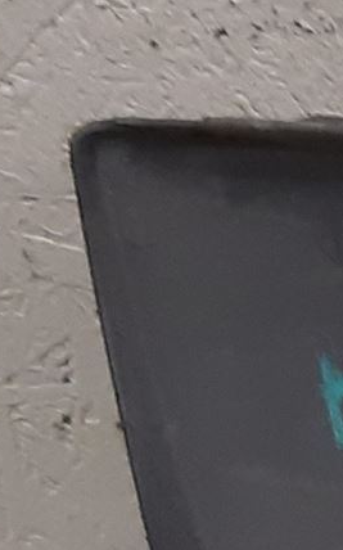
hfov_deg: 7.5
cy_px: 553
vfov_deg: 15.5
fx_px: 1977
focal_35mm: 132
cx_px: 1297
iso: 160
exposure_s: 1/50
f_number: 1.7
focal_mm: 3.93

--

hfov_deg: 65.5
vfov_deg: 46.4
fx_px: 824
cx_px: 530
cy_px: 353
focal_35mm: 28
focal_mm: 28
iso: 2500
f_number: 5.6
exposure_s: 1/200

---

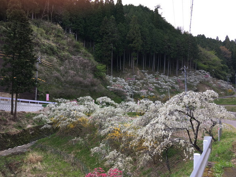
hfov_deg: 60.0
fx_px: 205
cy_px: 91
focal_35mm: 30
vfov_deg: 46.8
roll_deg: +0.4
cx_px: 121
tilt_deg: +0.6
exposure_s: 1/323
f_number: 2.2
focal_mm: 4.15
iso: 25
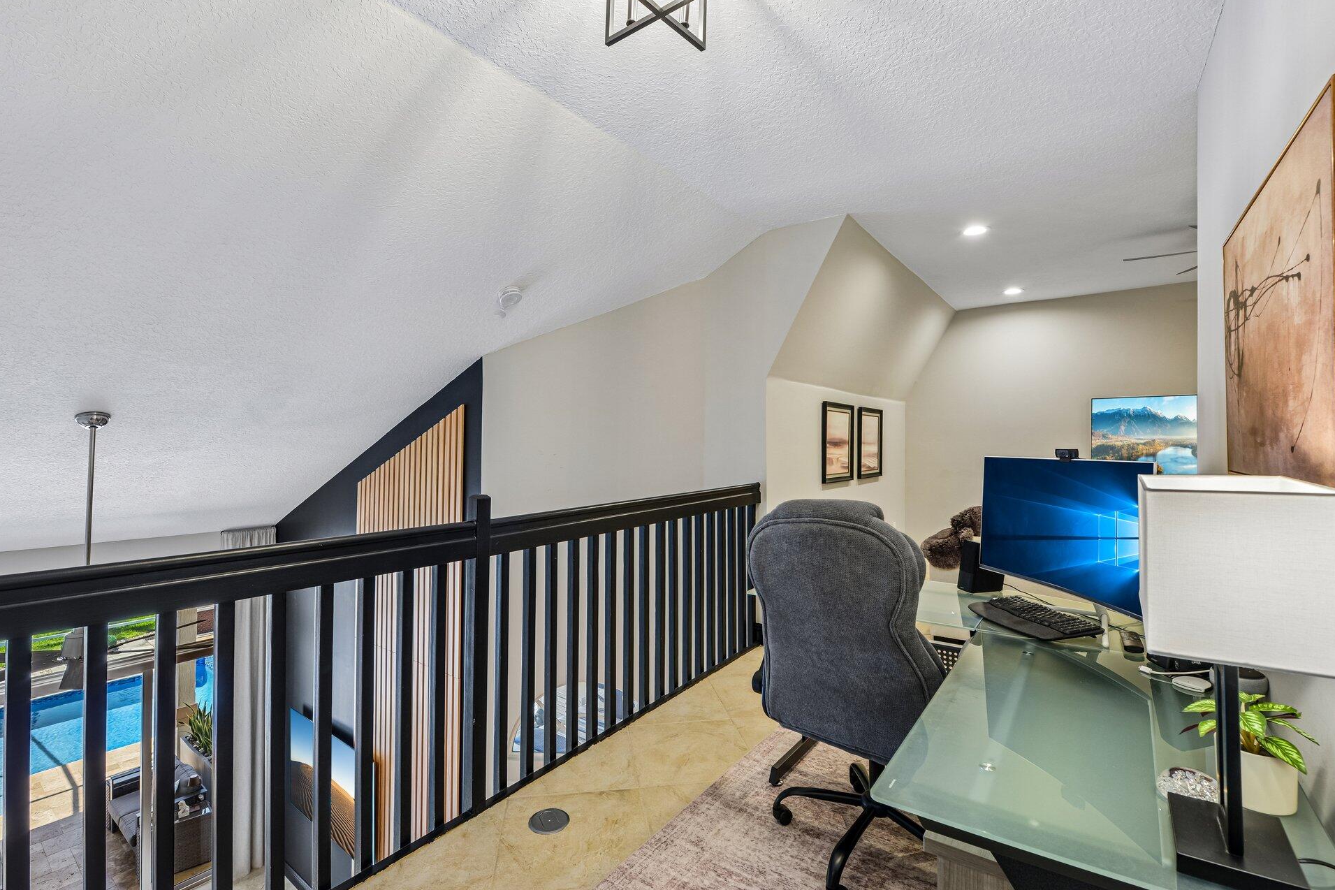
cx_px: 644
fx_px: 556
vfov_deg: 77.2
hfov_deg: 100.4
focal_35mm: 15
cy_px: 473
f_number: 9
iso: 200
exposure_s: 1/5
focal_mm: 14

= Required action =
Your answer should consist of the lines from the line with "vfov_deg: 77.2" to the line with "focal_mm: 14" above, repeated exactly, both ends included.

= Answer for the task =
vfov_deg: 77.2
hfov_deg: 100.4
focal_35mm: 15
cy_px: 473
f_number: 9
iso: 200
exposure_s: 1/5
focal_mm: 14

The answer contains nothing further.